Nutrition Center Konojel
Konojel is a Nutrition Center serving 60 free meals a day to children and elderly in the impoverished barrio above San Marcos. PNM’s Earth Odyssey is designing and building a solar cooker and solar dehydrator while teaching how to build and use them. This project is aimed at the creation of regenerative livelihoods in the community while providing healthy food and education programs.
Chacaya
Chacaya is a school near Santiago, also on Lake Atitlan, where PNM has facilitated a ‘sister school’ program for ongoing supportive development. A project team headed up by the team of natural builders in the caravan is the first iteration of a long-term alignment to build new classrooms.
CELEBRATING
We celebrated with a beautiful drum and song ceremony in our tipi led by our elder in the group, Donnie. We sent prayers and intentions into the cosmos and reflected on our visions and intentions created during the week. It was a powerful evening with lots of good lessons taught to us by Donnie’s ancient wisdom. Grateful for the space to heal and pray, the celebration phase was complete!

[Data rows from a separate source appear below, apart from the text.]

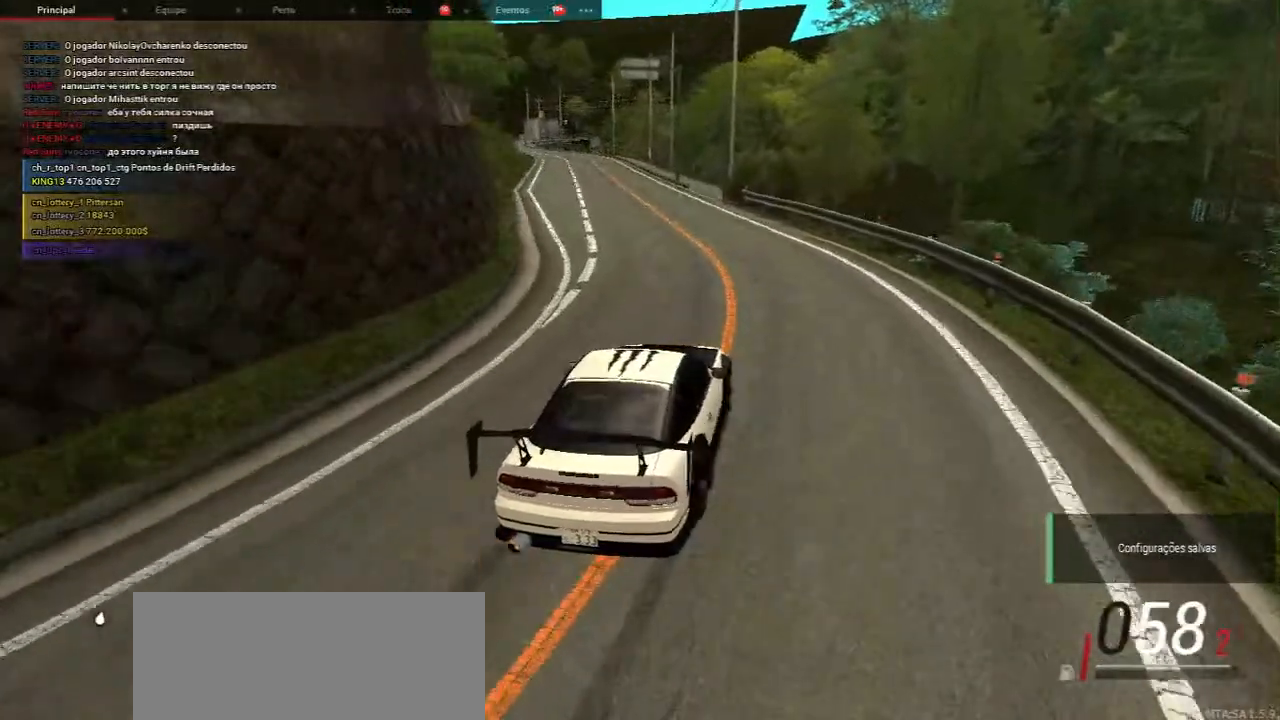
{"keys": ["w"], "mouse": [], "events": [[300, "d", "down"], [500, "d", "up"]]}
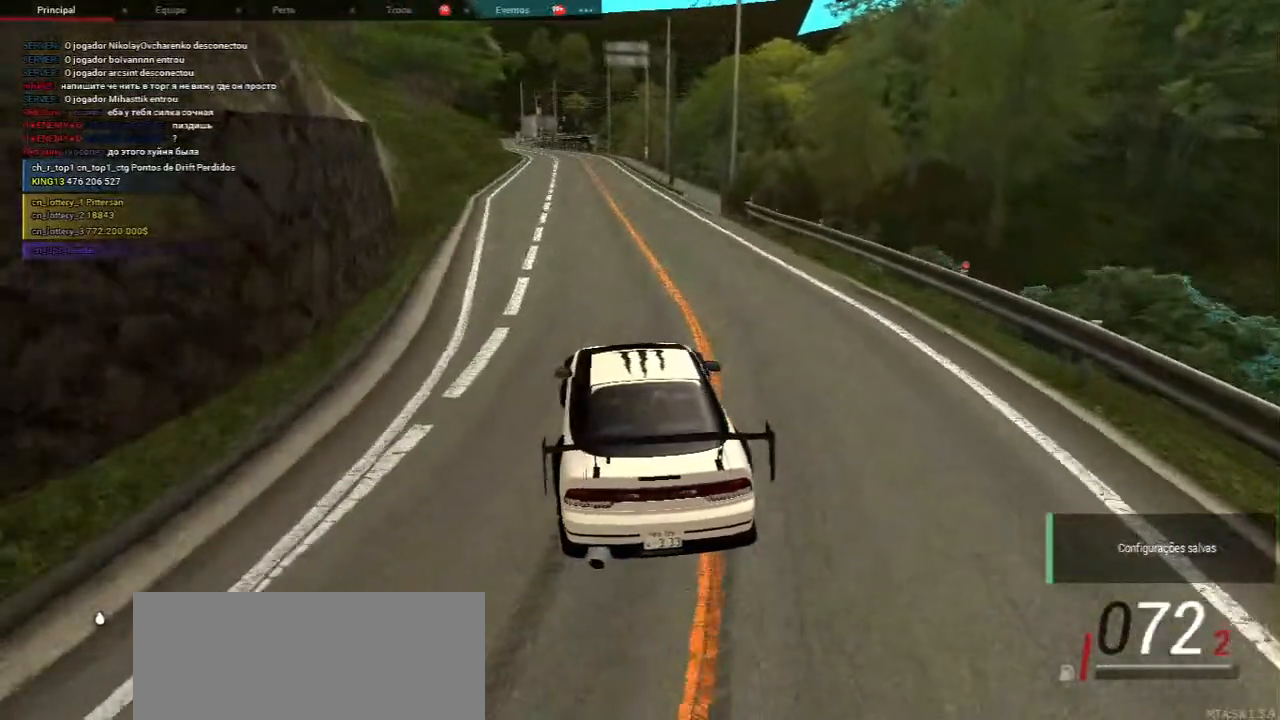
{"keys": ["d", "w"], "mouse": [], "events": [[483, "d", "down"]]}
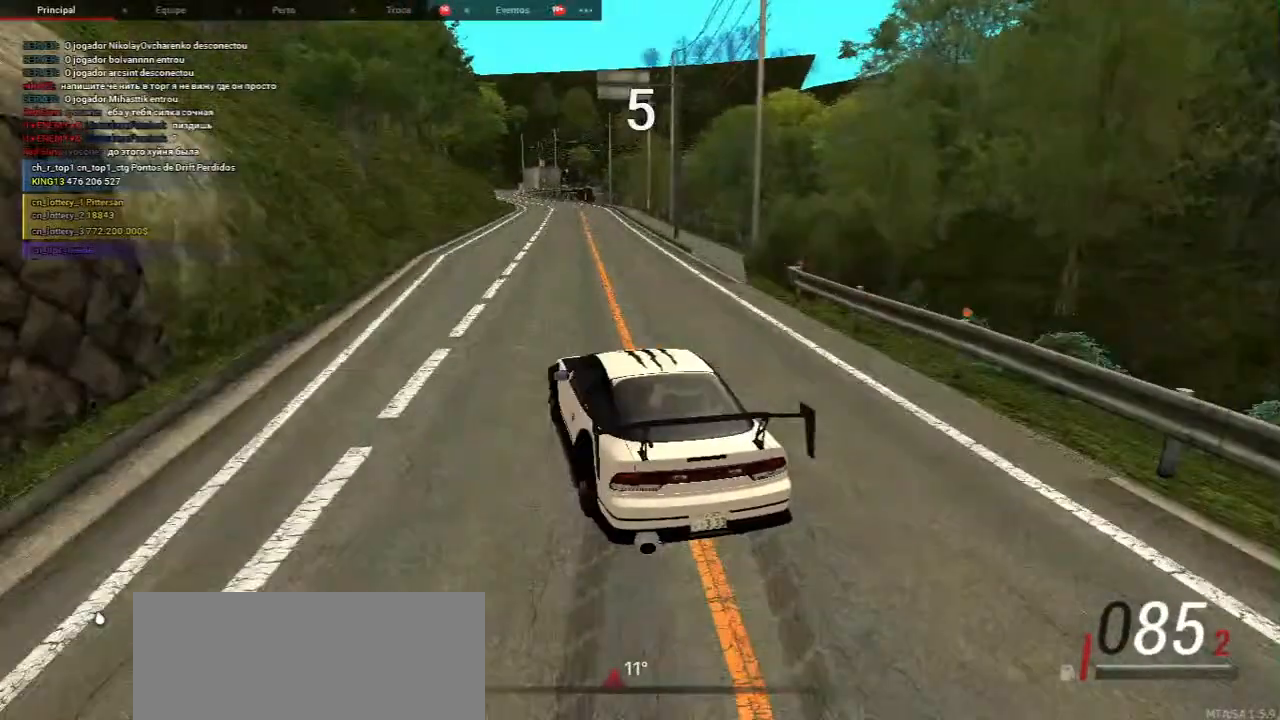
{"keys": ["d", "w"], "mouse": [], "events": [[150, "d", "up"], [417, "d", "down"]]}
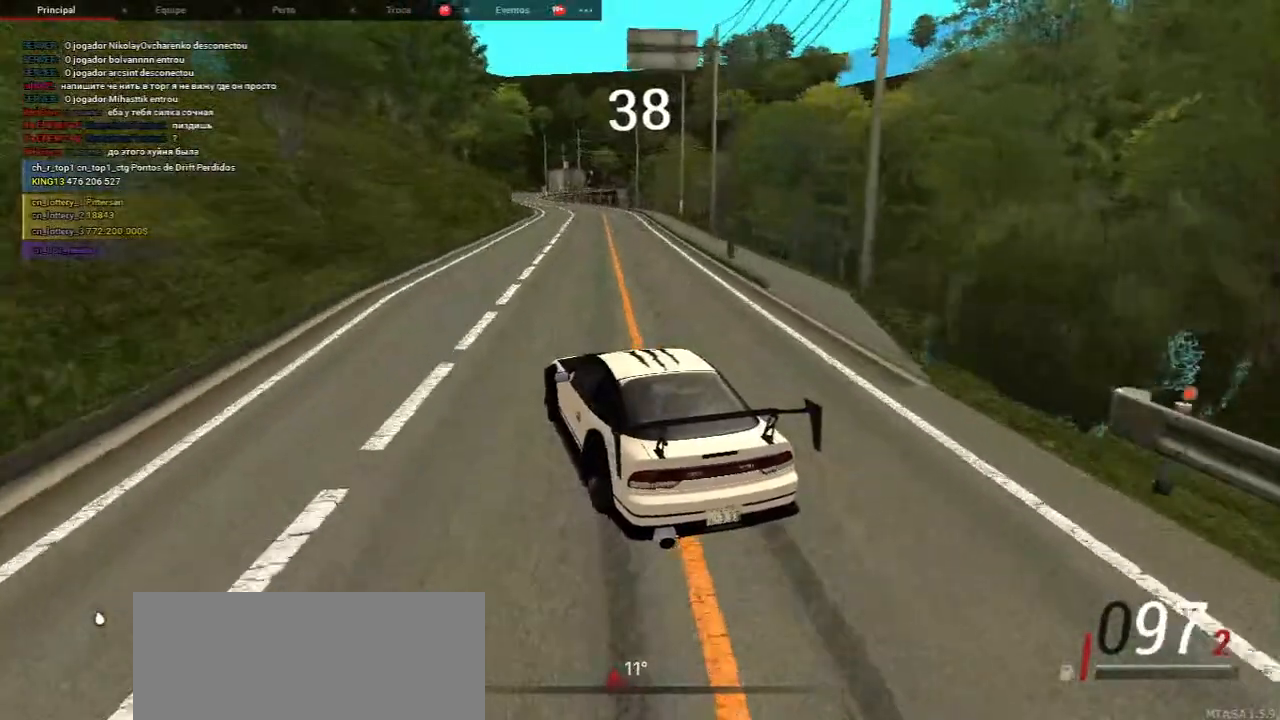
{"keys": ["d", "w"], "mouse": [], "events": [[17, "d", "up"], [267, "d", "down"]]}
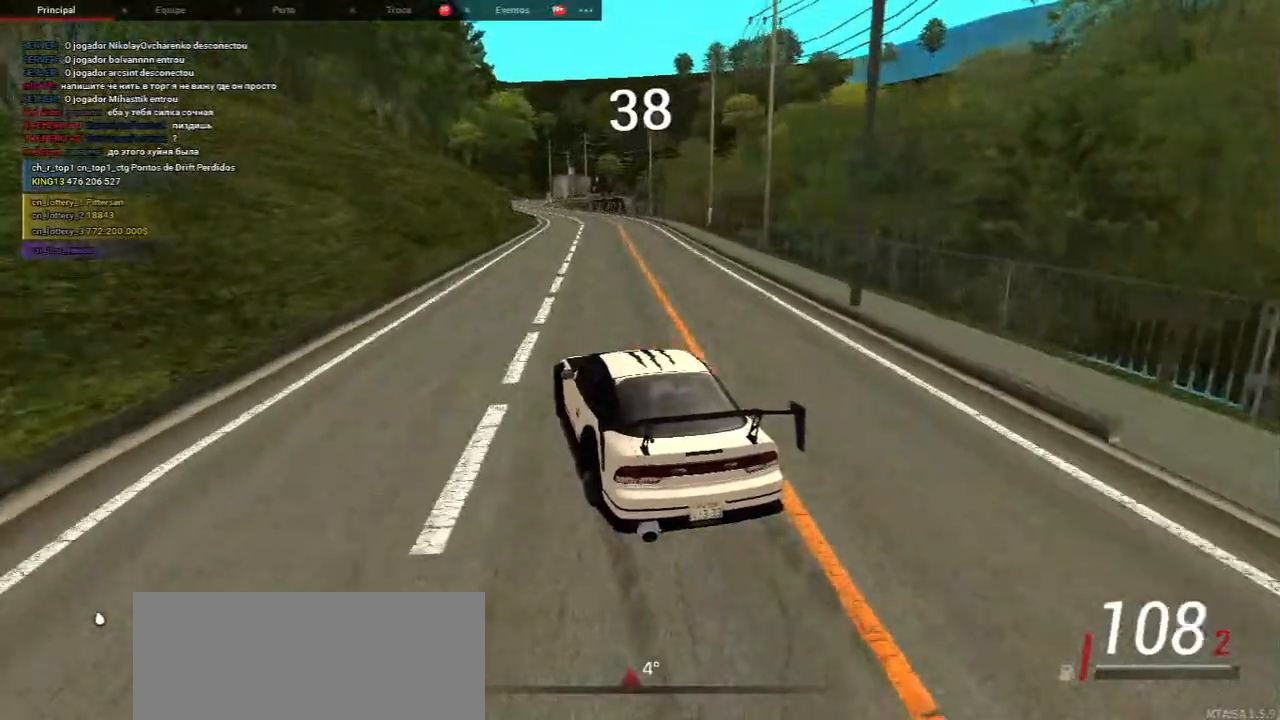
{"keys": ["w"], "mouse": [], "events": [[183, "d", "up"], [233, "a", "down"], [450, "a", "up"]]}
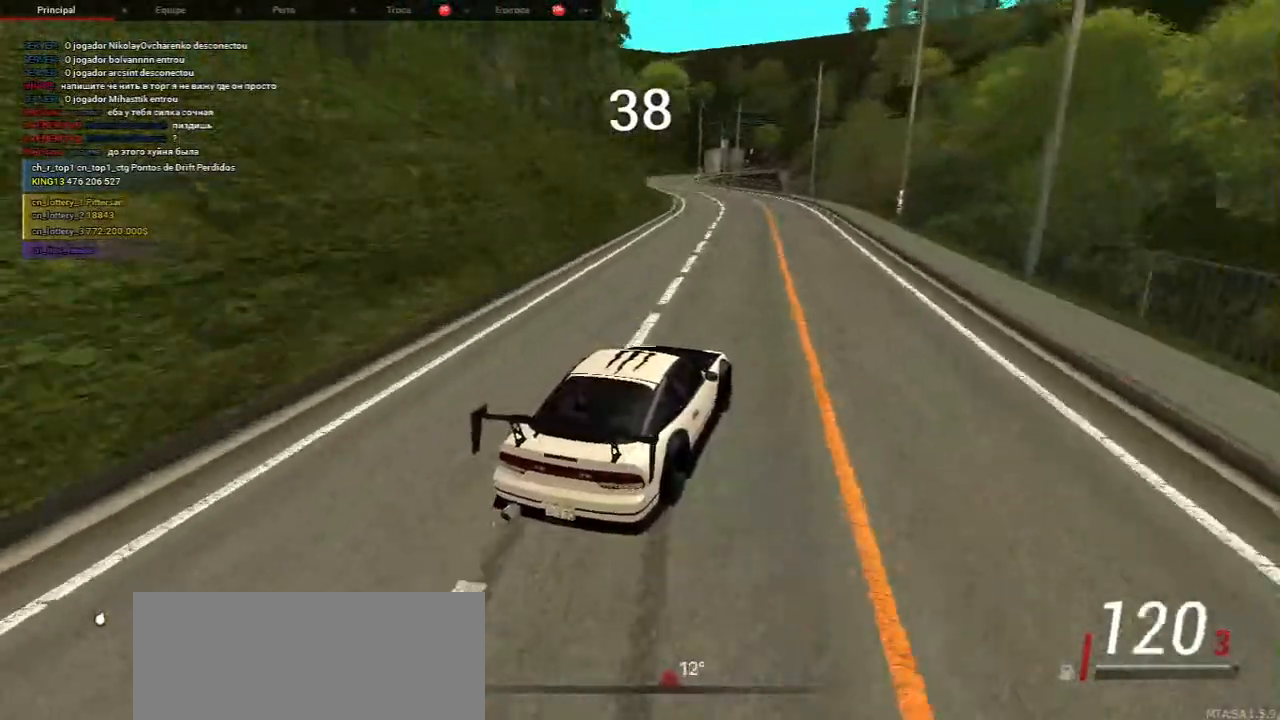
{"keys": ["w"], "mouse": [], "events": [[133, "a", "down"], [283, "a", "up"]]}
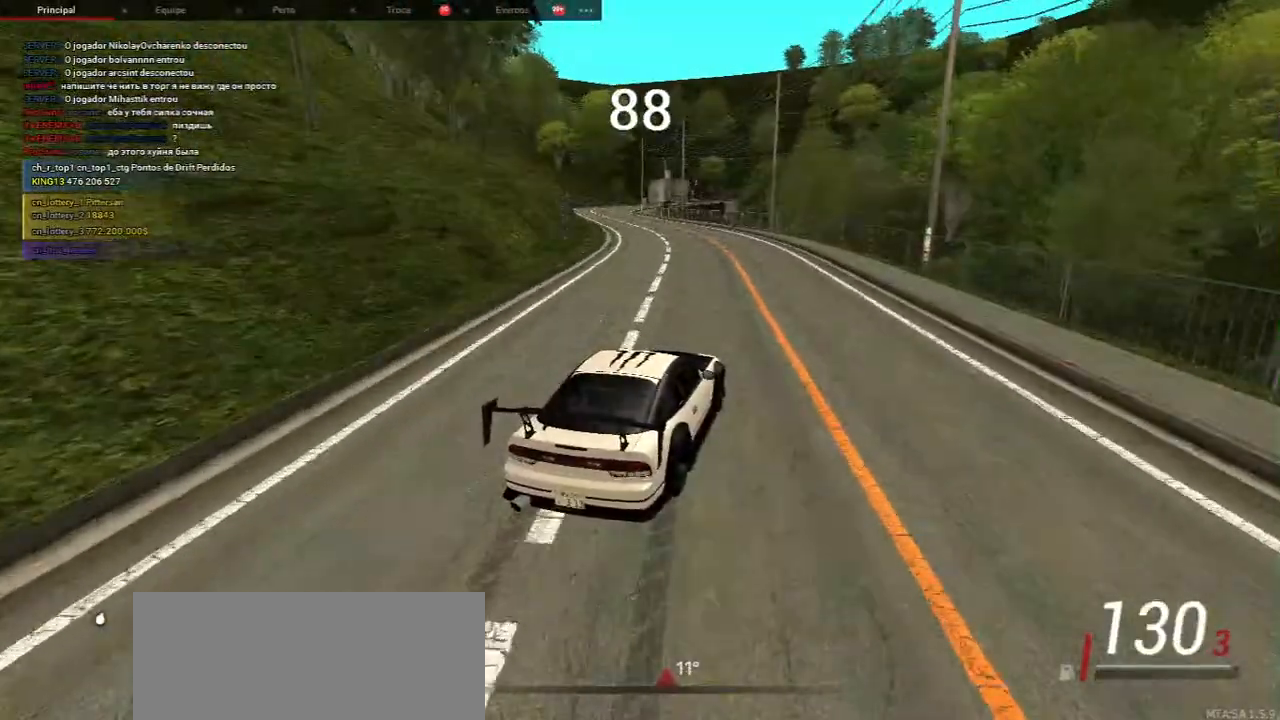
{"keys": ["a", "w"], "mouse": [], "events": [[67, "a", "down"]]}
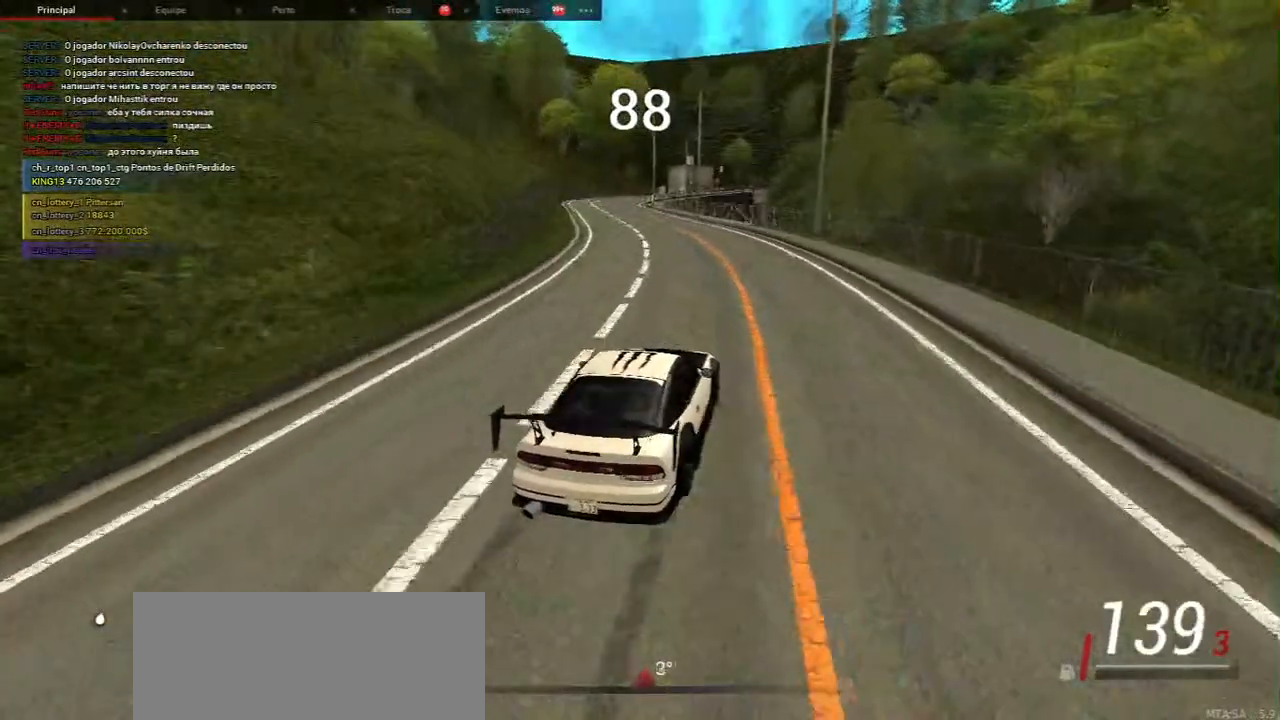
{"keys": [], "mouse": [], "events": [[200, "a", "up"], [300, "w", "up"]]}
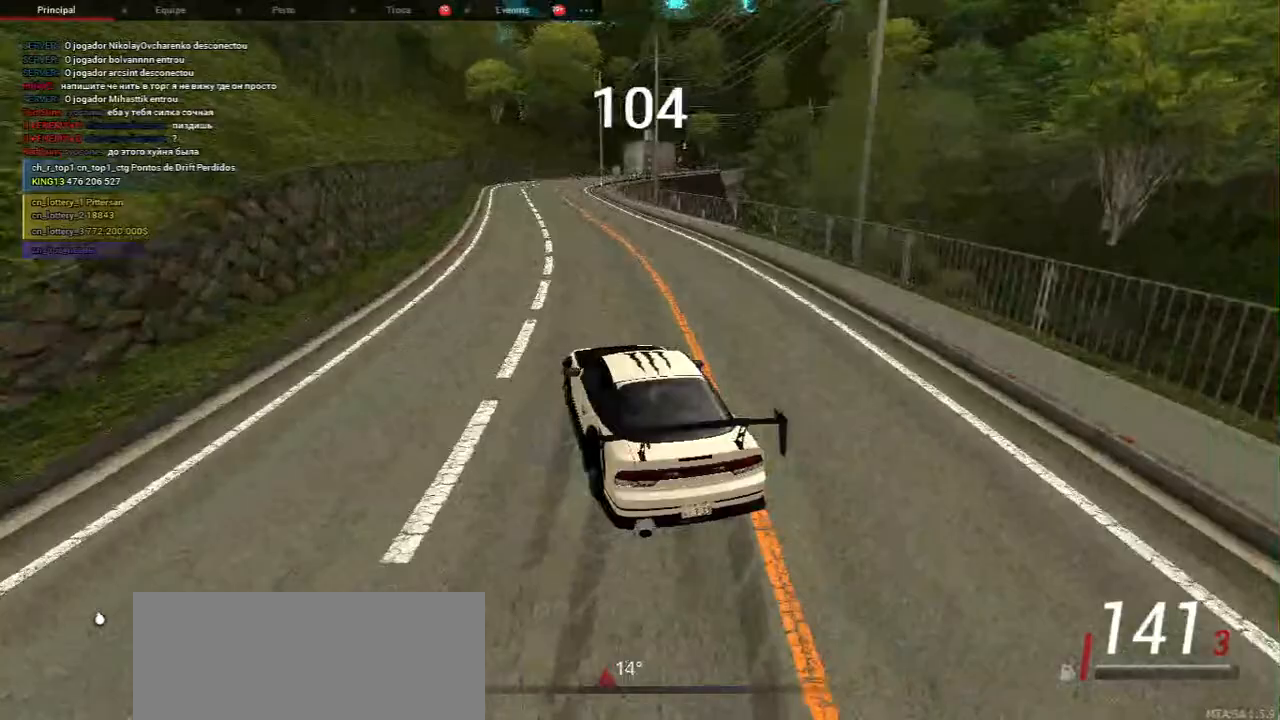
{"keys": [], "mouse": [], "events": [[33, "w", "down"], [167, "w", "up"]]}
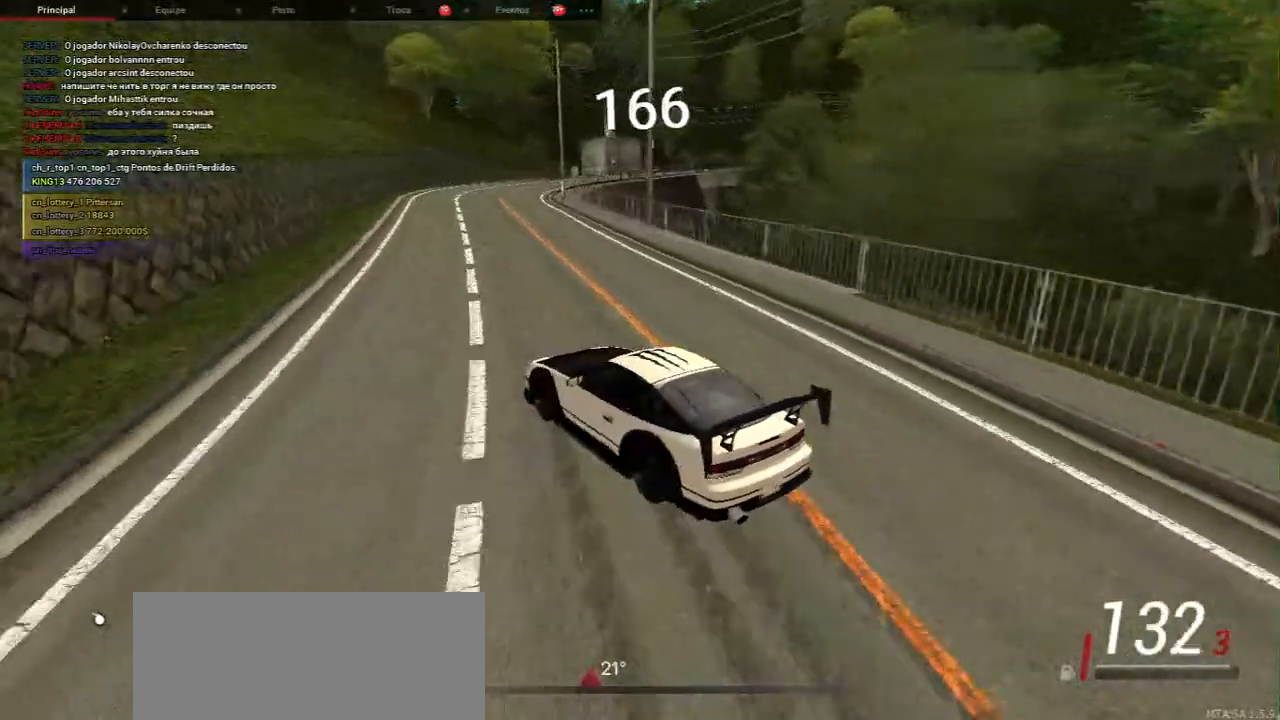
{"keys": ["w"], "mouse": [], "events": [[117, "d", "down"], [367, "w", "down"], [500, "d", "up"]]}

Since this nine-hour a day, four-day intense Re-Envisioning Retreat, our Earth Odyssey structure has been harmonic, and thriving. Each member of the mobile village is re-invigorated to share their gifts and activate impactful projects all around Lake Atitlan. The theme of the week was “Trust the Process” because we realize it’s not about the destination, it’s the journey and the shared experience. We are not running or rushing the outcome, we’re paying attention to what develops in that process. Since we value conversation and interaction, we’re not stressed about the outcome. We’re welcoming the development of what emerges, which is a great lesson for life. The process was challenging but allowed us to do deep work that we now know should have happened long before the tour began!